Start with Pelosi’s pick for chairman, Representative Bennie Thompson. On a long-ago January 6 — in 2005, when Congress met to certify President George W. Bush’s victory in the 2004 presidential election — Thompson challenged the certification of the results from Ohio. At the time, some progressive Democrats were promoting wild theories about alleged tampering with electronic voting machines in the state. The House Democrats who voted against certification for Ohio’s results said they were simply protesting the result, and not trying to overturn the election. But the fact is, they focused their challenge on a single state, which just happened to be the decisive state in the 2004 contest. Had they gotten their way, and had Ohio been put in Democrat John Kerry’s column instead of Bush’s, Kerry would have been elected president.
In June 2008, Thompson voted to move forward articles of impeachment against President Bush.
By 2017, Thompson had become a devotee of theories that the Trump presidential campaign colluded with Russia to win the 2016 presidential election. On January 20, 2017, Thompson boycotted Trump’s inauguration because of his concern “about the role that Russia had in our country’s democratic process,” according to a spokesman. Thompson was also angry that Trump had criticized Representative John Lewis after Lewis called Trump an “illegitimate” president.
In December 2017, and again in January 2018, Thompson voted to move forward articles of impeachment against Trump.

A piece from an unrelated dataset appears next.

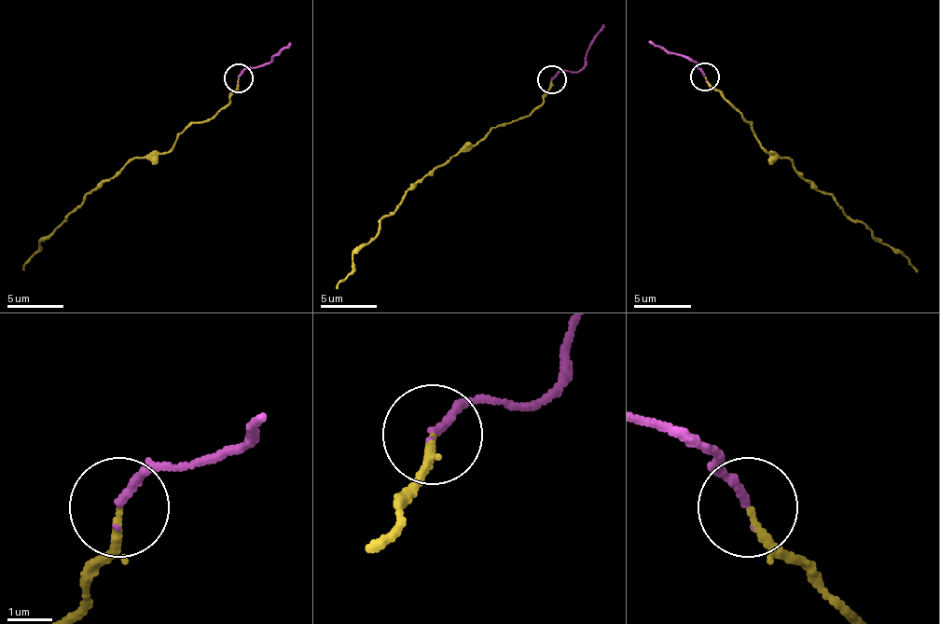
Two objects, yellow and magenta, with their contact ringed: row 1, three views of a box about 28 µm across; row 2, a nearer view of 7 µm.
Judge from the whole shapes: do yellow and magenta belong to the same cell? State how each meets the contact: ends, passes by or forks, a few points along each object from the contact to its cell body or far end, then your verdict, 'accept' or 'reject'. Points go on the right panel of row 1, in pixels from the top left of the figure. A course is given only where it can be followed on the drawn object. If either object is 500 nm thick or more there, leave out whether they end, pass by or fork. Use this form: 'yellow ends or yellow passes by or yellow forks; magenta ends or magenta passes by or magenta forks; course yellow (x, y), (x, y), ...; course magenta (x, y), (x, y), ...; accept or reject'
yellow ends; magenta ends; course yellow (704, 77), (744, 117), (767, 152), (787, 158), (808, 181), (885, 243), (896, 250), (917, 272); course magenta (704, 77), (689, 57), (670, 54), (649, 40); accept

While he believed more than ever in the collusion theory, the articles Thompson supported proposed to remove Trump from office for different reasons — for his comments on the Charlottesville riot, for his statements on the NFL, and in particular on quarterback/activist Colin Kaepernick, and for his reported description of Haiti, African nations, and El Salvador as “s—holes.” Thompson later also voted in favor of Russia-based impeachment as well.
Could one argue that Thompson, with his embrace of discredited and unproven conspiracy theories, has made statements and taken actions that would impact the integrity of the Capitol riot investigating committee?
Then there is another Democratic member, Representative Adam Schiff. As the ranking minority on the House Intelligence Committee, Schiff promoted the slanderous and unsubstantiated theories of the Steele dossier. For example, Schiff publicized a theory that Russia offered low-level Trump campaign adviser Carter Page potentially billions of dollars to influence Trump — Schiff actually read the dossier’s allegations aloud at an Intelligence Committee hearing. Schiff protested bitterly when his Republican counterpart on the committee, Chairman Devin Nunes, revealed that the dossier was paid for by the Hillary Clinton campaign and the Democratic Party and that the FBI improperly used it to get a court-approved warrant to wiretap Page. Of course, the Trump-Russia special counsel, Robert Mueller, found no evidence to establish the claim about Page.
On the broader issue of collusion, Schiff claimed to have proof that it was true. There was “ample evidence of collusion in plain sight,” he said. But the Mueller investigation, which had infinitely more resources than Schiff, plus full law enforcement powers, could not establish that collusion ever took place, much less that it involved anyone in the Trump campaign. Schiff devoted years to leading his party — and much of the media — on a wild goose chase, even before he was chosen by Pelosi to lead the first Trump impeachment, which failed to convict the president. . . .
Like Chairman Thompson, another committee member, Democratic Representative Jamie Raskin, challenged the certification of Electoral College results. He did so on January 6, 2017, when Congress met to ratify Trump’s victory. Within a few months, Raskin was an adherent of the Russia theory, joining the earliest advocates for impeaching the president on the basis of that never-established supposition.
Could one argue that Raskin has made statements and taken actions that would impact the integrity of the Capitol riot investigating committee?
It’s all double standards. And if BLM had invaded the Capitol and done exactly what the Jan. 6, 2021 protesters did, it would have been used as an excuse to pass more BLM-friendly legislation. And the protesters would have been released posthaste on their own recognizance.